▶ **What the exercise asks**:
Word for word, copy out the entries below, but not the pictures in them.

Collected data
################

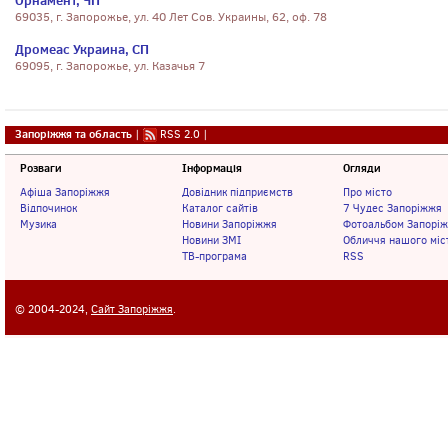
Орнамент, ЧП
69035, г. Запорожье, ул. 40 Лет Сов. Украины, 62, оф. 78
Дромеас Украина, СП
69095, г. Запорожье, ул. Казачья 7
Запоріжжя та область
|
RSS 2.0
|
Розваги
Інформація
Огляди
Афіша Запоріжжя
Довідник підприємств
Про місто
Відпочинок
Каталог сайтів
7 Чудес Запоріжжя
Музика
Новини Запоріжжя
Фотоальбом Запорі
Новини ЗМІ
Обличчя нашого міс
ТВ-програма
RSS
© 2004-2024,
Сайт Запоріжжя
.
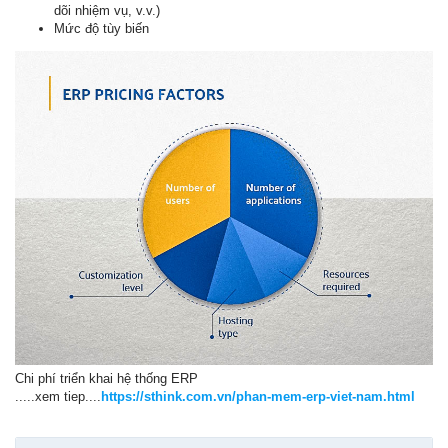
dõi nhiệm vụ, v.v.)
Mức độ tùy biến
Chi phí triển khai hệ thống ERP
.....xem tiep....
https://sthink.com.vn/phan-mem-erp-viet-nam.html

################

▶ **Reply to the task**:
Орнамент, ЧП
69035, г. Запорожье, ул. 40 Лет Сов. Украины, 62, оф. 78
Дромеас Украина, СП
69095, г. Запорожье, ул. Казачья 7
Запоріжжя та область
|
RSS 2.0
|
Розваги
Інформація
Огляди
Афіша Запоріжжя
Довідник підприємств
Про місто
Відпочинок
Каталог сайтів
7 Чудес Запоріжжя
Музика
Новини Запоріжжя
Фотоальбом Запорі
Новини ЗМІ
Обличчя нашого міс
ТВ-програма
RSS
© 2004-2024,
Сайт Запоріжжя
.
dõi nhiệm vụ, v.v.)
Mức độ tùy biến
Chi phí triển khai hệ thống ERP
.....xem tiep....
https://sthink.com.vn/phan-mem-erp-viet-nam.html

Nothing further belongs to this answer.